Monday, November 9, 2009

WEAK IX FINAL

The Cellar Division Weak IX FINAL




























Cheeps Get a Horse for some blocking, but to no avail.


By doing absolutely nothing, the Lambs regain first place. Now that’s the Sheep Dip, baby!! Brownies also retain first in the AFC by spending the weekend airing out their corns. But watch out for them Cheaps.

Bootineers 38 Packers 28

Tampa Bay Bootineers WIN! Bootineers WIN! The ranks of the unvictorious are ZERO now. No perfect season in the Cellar this year, gentlemen. I guess donning the throwback unis really drove the point home and made a lot of skin crawl, because Tampa explodes for 21 points in the 4th quarter, trampling the reeling Packers, who better watch themselves or they’ll find themselves in the BASEMENT, sipping right off the spigot of our 4-week tapped keg of Blitz, which I kept in storage for 37 years for just such an occasion. That’s the perfect Football beer, you know, based on name alone. Scoring 38 points with less than 200 yards of offense takes some serious screw-ups by the oppostion.

Also, the Boots fall to third place in the NFC division. Lambs back on top!

Titanics 34 O-&-Niners 27

The only reason my beloved O-&-Niners aren’t back in the Cellar is the Pansies lost again (admittedly to the best team in the league, the Saints), and they have a worse point differential. Another week of this kind of play, and with error prone Alex Smith at the helm anything is possible, and baby they’ll be back.

Titanics get only 14 first downs but score 34. That’s a lot of gift fumbles and interceptions. Honestly, the Titanics are the best bad team in the league, and may just climb right out of the Cellar in the next 4 weeks. They were still good for 8 penalties, most of which were offsides drive-killers. They aren’t out of Bonehead Forest yet.

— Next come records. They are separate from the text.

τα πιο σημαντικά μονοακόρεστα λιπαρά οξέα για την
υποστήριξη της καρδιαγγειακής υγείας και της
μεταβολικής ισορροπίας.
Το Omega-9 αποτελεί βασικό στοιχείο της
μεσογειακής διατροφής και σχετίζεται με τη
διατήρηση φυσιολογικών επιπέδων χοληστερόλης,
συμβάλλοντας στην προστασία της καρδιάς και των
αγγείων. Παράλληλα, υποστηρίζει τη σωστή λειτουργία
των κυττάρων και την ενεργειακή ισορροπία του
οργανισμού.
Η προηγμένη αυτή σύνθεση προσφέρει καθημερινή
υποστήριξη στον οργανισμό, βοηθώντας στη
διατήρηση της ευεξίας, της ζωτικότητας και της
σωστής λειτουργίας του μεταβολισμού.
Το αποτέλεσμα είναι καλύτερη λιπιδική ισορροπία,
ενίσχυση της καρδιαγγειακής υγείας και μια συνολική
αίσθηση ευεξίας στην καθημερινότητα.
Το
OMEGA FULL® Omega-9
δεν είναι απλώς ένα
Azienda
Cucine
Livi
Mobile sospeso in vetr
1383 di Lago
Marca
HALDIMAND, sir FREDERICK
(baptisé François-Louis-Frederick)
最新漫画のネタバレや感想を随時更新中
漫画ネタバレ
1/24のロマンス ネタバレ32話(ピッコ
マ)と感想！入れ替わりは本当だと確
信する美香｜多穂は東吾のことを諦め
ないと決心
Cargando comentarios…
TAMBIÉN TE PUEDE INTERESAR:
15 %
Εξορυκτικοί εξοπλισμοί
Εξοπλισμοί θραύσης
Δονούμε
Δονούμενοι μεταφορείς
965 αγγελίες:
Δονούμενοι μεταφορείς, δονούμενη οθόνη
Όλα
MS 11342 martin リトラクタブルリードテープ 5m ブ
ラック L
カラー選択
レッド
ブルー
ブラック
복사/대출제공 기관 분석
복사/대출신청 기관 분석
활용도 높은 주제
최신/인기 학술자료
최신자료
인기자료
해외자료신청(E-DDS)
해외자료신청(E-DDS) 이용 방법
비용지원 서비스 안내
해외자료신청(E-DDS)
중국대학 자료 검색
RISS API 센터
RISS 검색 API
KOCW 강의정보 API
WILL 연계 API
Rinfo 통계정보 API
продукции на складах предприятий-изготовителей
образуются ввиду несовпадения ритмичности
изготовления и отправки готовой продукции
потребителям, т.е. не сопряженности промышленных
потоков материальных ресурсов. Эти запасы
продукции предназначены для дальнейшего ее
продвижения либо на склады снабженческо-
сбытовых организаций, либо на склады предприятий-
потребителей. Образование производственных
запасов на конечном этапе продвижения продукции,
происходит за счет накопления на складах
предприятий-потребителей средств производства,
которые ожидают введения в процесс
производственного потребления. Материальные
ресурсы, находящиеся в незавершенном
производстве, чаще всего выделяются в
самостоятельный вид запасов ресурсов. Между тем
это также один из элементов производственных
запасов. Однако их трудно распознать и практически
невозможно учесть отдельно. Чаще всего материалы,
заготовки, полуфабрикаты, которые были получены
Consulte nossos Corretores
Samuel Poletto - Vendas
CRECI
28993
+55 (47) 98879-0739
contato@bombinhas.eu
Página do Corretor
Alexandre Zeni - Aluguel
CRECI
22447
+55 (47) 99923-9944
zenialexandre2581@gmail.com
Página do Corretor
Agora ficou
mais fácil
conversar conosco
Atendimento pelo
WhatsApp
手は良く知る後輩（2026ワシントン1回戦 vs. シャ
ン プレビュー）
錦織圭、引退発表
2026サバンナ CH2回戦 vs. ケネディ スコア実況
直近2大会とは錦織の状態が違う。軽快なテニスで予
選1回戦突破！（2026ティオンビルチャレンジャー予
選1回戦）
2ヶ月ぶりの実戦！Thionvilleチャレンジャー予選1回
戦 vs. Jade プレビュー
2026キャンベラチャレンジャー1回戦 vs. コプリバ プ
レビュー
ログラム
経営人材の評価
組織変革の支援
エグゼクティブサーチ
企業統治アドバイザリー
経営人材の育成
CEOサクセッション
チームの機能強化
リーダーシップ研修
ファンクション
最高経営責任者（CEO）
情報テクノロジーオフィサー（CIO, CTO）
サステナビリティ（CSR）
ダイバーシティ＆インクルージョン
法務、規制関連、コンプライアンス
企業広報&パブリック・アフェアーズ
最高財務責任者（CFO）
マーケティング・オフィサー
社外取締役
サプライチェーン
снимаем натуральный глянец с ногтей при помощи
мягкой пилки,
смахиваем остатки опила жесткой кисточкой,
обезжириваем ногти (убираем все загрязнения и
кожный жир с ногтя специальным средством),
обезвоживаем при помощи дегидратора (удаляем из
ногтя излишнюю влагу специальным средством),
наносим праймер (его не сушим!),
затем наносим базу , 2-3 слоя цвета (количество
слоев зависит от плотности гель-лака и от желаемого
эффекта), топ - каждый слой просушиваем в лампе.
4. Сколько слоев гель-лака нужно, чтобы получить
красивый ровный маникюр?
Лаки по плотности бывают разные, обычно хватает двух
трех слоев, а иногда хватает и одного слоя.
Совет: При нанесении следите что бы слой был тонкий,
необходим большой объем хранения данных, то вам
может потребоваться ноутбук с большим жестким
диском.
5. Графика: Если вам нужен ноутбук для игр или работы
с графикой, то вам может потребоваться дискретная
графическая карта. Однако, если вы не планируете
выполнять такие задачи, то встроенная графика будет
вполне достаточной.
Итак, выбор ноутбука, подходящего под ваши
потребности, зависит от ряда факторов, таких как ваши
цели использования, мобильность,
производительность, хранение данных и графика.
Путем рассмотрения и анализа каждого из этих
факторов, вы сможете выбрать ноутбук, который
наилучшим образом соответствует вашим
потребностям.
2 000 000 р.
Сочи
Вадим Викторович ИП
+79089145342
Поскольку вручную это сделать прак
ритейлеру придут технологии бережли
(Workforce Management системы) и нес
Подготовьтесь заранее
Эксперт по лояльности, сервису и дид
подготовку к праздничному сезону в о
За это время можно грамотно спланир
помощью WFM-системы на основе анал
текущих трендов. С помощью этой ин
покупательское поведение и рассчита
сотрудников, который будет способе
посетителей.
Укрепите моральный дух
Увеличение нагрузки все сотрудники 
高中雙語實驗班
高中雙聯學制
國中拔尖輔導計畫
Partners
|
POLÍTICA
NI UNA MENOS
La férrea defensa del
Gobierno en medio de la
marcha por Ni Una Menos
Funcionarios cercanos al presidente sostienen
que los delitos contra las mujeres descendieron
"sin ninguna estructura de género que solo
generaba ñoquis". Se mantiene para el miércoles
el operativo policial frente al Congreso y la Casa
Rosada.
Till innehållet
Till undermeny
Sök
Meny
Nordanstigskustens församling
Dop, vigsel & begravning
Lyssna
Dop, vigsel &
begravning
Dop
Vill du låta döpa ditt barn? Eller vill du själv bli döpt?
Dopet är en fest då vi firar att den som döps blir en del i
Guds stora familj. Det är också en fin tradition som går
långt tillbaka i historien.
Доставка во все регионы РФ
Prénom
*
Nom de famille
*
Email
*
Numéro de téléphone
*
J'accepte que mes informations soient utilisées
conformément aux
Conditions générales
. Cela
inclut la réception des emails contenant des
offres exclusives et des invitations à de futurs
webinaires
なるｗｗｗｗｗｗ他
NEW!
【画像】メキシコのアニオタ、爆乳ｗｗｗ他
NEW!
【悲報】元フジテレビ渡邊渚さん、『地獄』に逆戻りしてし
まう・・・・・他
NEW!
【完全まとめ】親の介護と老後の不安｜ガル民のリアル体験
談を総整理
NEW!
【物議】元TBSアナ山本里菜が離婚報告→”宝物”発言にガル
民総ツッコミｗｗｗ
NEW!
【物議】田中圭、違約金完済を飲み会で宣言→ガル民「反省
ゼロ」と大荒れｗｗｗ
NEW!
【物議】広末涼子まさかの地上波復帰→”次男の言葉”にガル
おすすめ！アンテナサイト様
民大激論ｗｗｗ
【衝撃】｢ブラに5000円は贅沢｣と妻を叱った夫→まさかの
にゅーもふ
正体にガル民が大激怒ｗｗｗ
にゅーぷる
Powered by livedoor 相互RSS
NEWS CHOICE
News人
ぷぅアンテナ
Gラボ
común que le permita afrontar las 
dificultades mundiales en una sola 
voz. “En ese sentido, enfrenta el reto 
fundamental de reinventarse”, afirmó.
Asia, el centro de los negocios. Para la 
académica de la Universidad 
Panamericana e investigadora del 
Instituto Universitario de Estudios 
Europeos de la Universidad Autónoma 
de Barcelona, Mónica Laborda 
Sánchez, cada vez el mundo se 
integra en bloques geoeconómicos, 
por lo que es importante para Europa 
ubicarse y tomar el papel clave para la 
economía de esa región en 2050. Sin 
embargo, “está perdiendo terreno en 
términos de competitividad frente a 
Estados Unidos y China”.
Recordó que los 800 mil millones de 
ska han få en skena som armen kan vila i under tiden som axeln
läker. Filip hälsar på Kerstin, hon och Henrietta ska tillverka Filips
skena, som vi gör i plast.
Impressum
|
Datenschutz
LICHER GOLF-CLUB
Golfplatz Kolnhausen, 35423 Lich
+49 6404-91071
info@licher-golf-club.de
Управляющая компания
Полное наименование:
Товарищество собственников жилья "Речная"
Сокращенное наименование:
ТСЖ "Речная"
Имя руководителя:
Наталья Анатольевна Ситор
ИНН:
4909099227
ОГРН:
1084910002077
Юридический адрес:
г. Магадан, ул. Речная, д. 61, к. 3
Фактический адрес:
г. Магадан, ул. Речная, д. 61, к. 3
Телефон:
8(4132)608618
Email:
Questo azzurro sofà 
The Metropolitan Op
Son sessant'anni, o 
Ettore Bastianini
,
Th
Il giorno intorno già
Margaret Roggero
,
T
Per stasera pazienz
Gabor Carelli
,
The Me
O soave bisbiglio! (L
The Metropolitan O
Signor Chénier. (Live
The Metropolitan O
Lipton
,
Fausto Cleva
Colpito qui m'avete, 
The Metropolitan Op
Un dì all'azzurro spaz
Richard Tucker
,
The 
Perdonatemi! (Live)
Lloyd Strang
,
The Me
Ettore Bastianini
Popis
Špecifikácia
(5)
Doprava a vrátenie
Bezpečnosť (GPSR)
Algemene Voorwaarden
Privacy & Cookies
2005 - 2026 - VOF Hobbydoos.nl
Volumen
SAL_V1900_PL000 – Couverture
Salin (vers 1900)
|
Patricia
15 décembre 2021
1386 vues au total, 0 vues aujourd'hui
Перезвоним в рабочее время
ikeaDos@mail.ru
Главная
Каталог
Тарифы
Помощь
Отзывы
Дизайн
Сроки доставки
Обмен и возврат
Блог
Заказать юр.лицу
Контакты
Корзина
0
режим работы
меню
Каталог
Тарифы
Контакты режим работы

Ok so much for Winners. Too bad for them. The Kittens, bless their little furry hearts, cough up a game to the Seahags (Seahags avoid entrance into the Cellar by the skin of their beaks) after racing out to a 17-0 lead, with QB Matt Stafford completing 5 passes to Seattle, including the game killing final pick returned for a 61 yard TD in the waning moments of this bleak affair in the land of Twilight. Maybe they should go play baseball in Forks! It couldn’t get any worse.

The Floppers, still flying under the radar in the Cellar, keep on losing despite leading in almost every game they play. Yesterday’s 27-17 stumble-loss to the Pats is no exception. These guys are leading the league in games blown. It’s gotta hurt down there in Miami, even if the humidity and the heat keep your joints happy. And there’s nothing like a happy joint…Ricky Williams must be thinking about that right about now. No Ricky, No! Just go lick a frog instead.

Wow, the Deadskins really are pretty freakin’ bad. 10 penalties for 88 yards. Atlanta came out and chewed them up and it was over by halftime. Nothing else to say here, move along.

And YES! My guys, the Cheaps, win the fewest first downs battle this week, getting only 14 with a time of possession of 23:47. Oh, wait they tied with the Titanics. Oh, well. It’s only because the Brownies didn’t play. Hey they still LOST, though and THAT’S WHAT COUNTS. Cheaps have now lost 475 out of 477 or something like that. I know it’s closing in on more than two seasons with only 2 wins.

AAAAAAnd that's the VIEW FROM THE BASEMENT!